Byline: Aaron Balkan
NEW YORK — Charting the evolution of 20th-century art for his first large show as curator of the Guggenheim, art historian Robert Rosenblum had an obvious starting point: the 1900 World’s Fair in Paris, which exhibited over 6,000 works of art from 29 countries.
But a hundred years later, says Rosenblum, what’s most interesting about the Fair was what was left out.
“Because the show was in 1900,” he says, “you can’t help but think you’re between two worlds, when, of course, it’s just a number, a transition. On one hand you have everyone gathered in Paris at this critical date to launch the balloon of the future. On the other hand, in terms of art, it’s really a period that often falls between the cracks.”
When “1900: Art at the Crossroads” opens May 18, Rosenblum hopes people will begin to look at modern art in a different way.
“I think we get brainwashed with our catechisms — of going from Post-Impressionism to Fauvism to Expressionists, etc., — and if things don’t fit into the sequence, we don’t classify them, and as a result we don’t look at them. Now, as it turns out, there are countless artists you do want to look at.”
The 1900 World’s Fair, says Rosenblum, was remarkable not only for mapping out modern Paris — Hector Guimard’s Art Nouveau Metro was built for the occasion, as was the Gare d’Orsay (now the Musee d’Orsay) — but also for bringing avant-garde artists from outside of France to the attention of the French public.

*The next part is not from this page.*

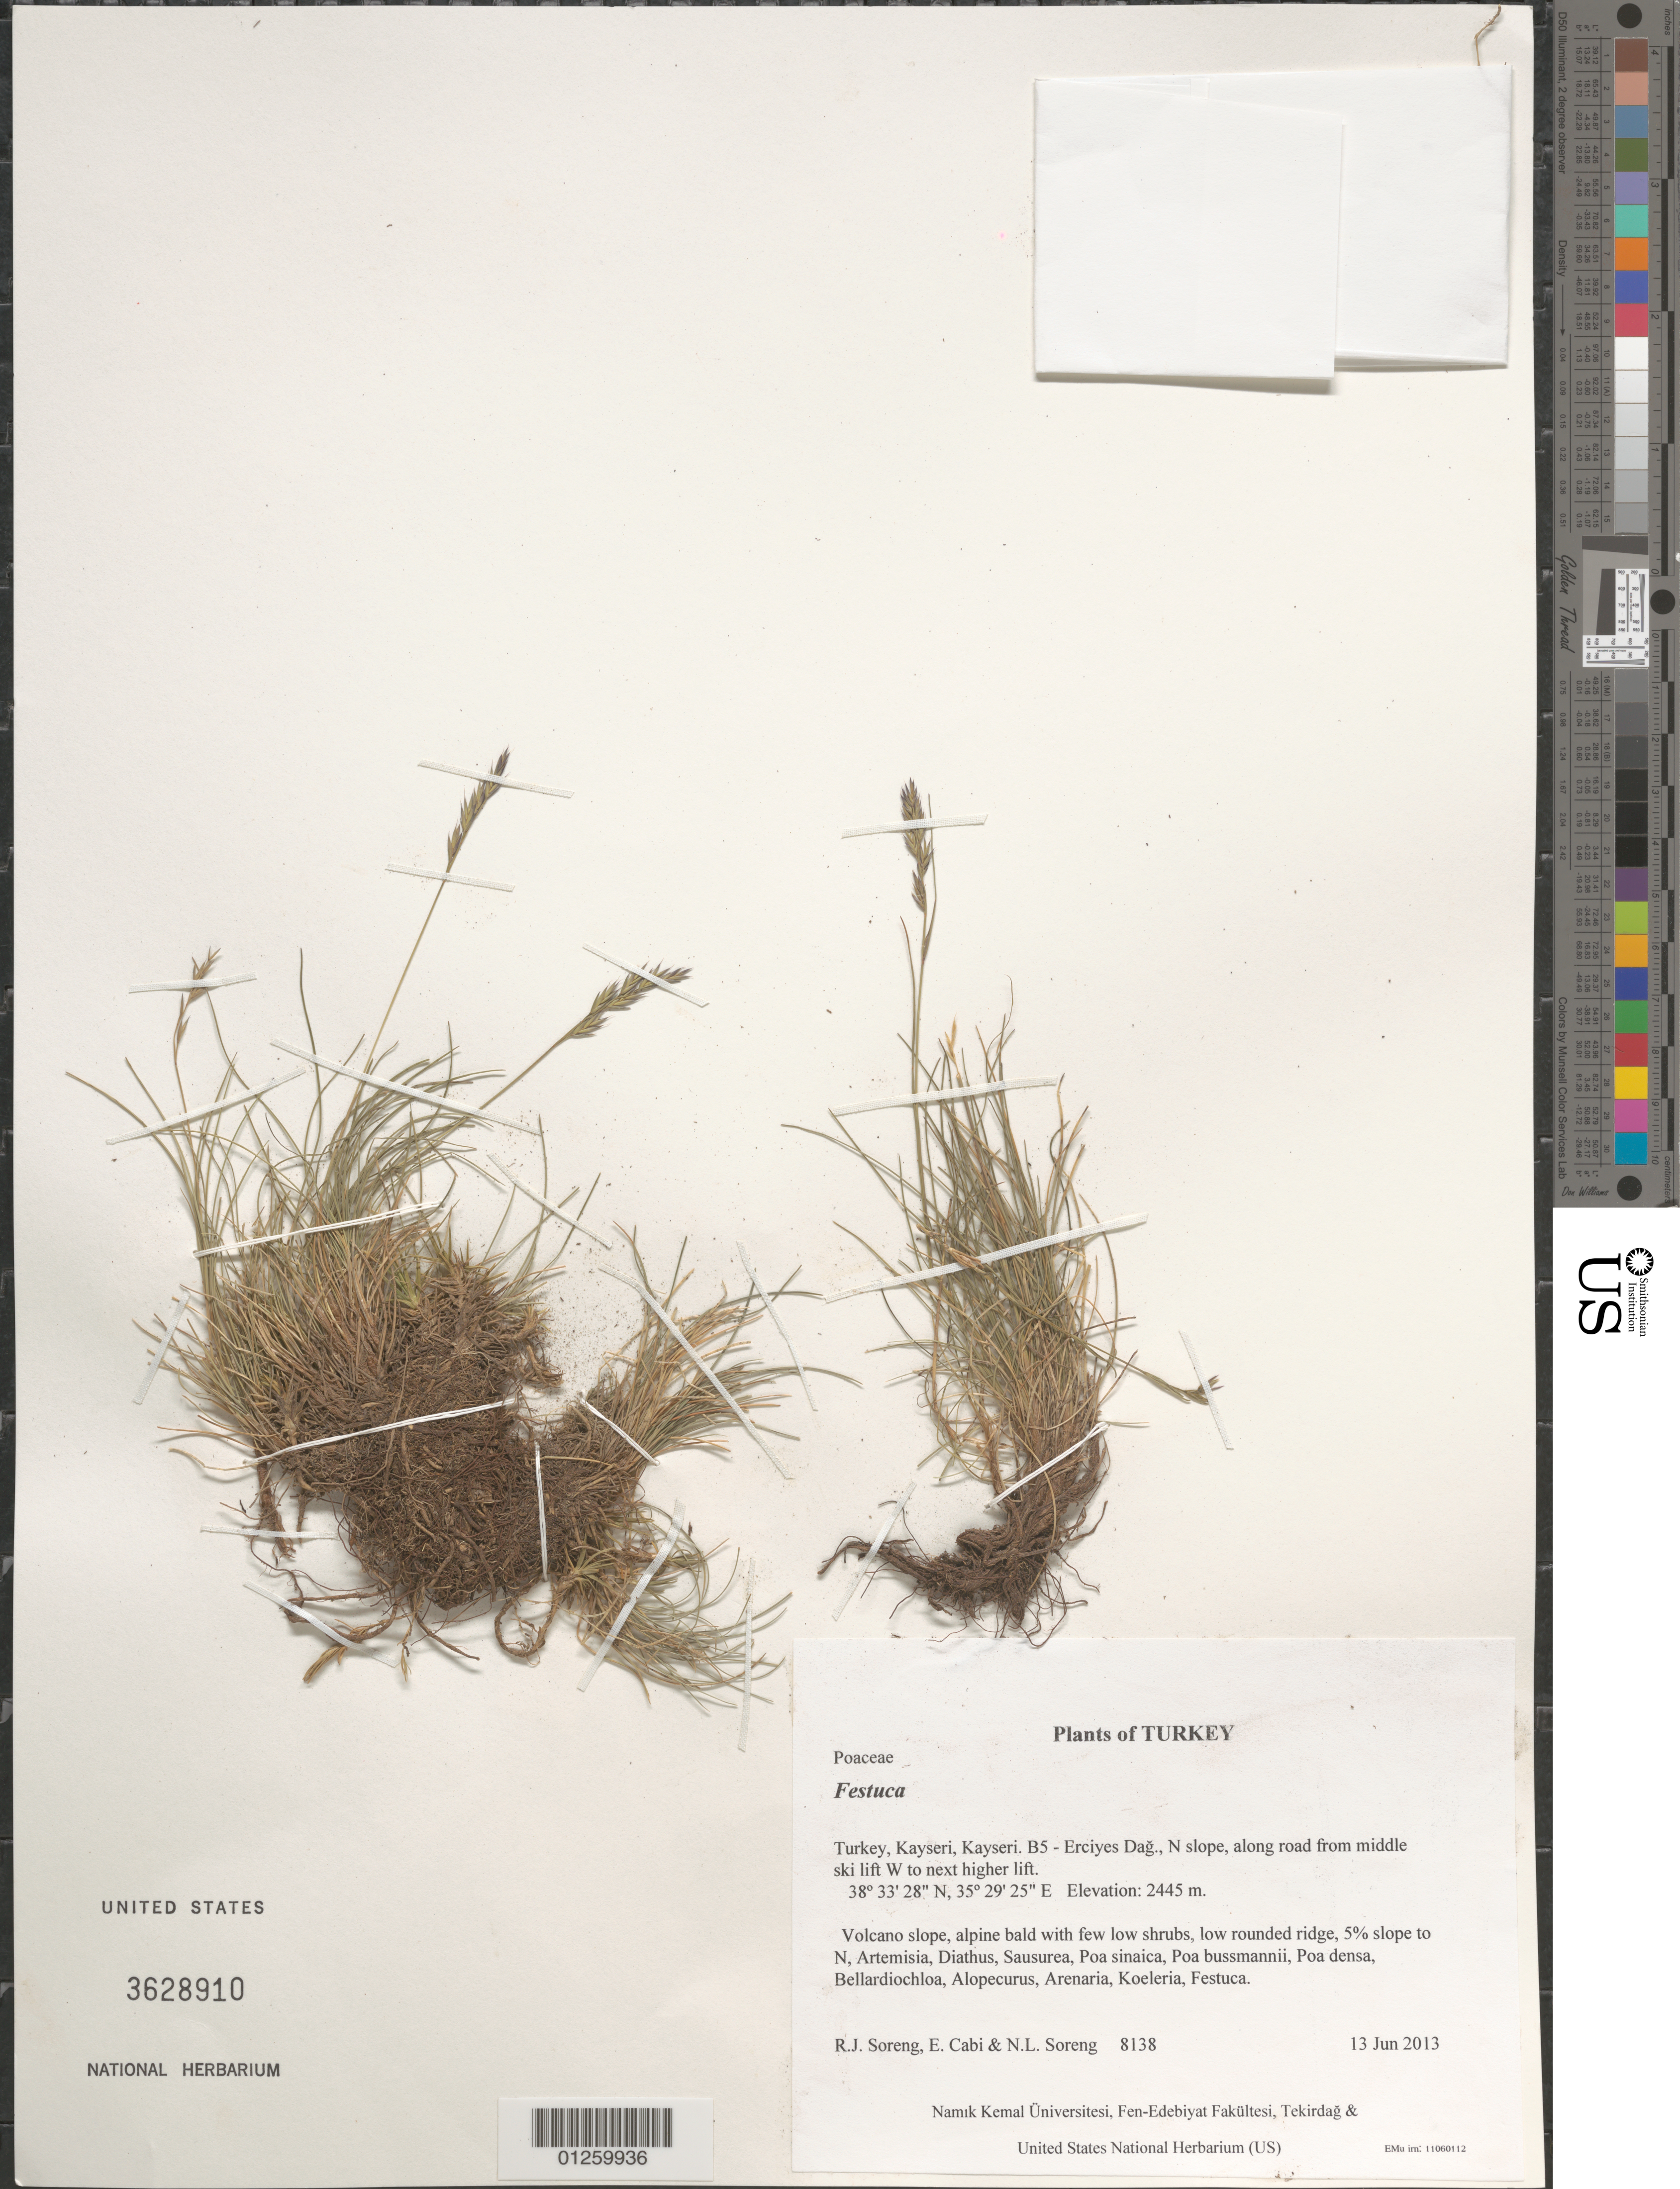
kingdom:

“Much of the work has a tinge of modern science,” Rosenblum says. “Darwin is very much apparent, as is Freud. Freud was unknown to many of these artists, but there was such a synchrony of experience; so many artists wanted to plumb deeper.”
And yet many of the masters included in the Guggenheim exhibit — Degas, Rodin and Monet among them — were all but left out of the Paris show.
“France and England, at that time, seemed to have very stuffy juries, so the younger, more adventurous styles were excluded. But other countries were eager to promote what was new.”
Rosenblum, who has penned several classic works of art criticism, recalls how as a child, everything he dreamed about was enshrined on West 53rd Street, at MoMA.
“It took me a long time to get to like what they had up at the Frick collection and the Met. I had to be educated, expanded into liking pre-20th century art.”
Perhaps his desire, then, to “shuffle the deck a little,” as he puts it, should come as no surprise.
“There are a lot of terrific pictures in this exhibition that could not have been assimilated before,” Rosenblum says.
“I don’t know what the new patterns are going to be, but what I really want to do is show the material — a hundred years later — and make new spectators and art historians think of how to tell the story in a different and more truthful way.”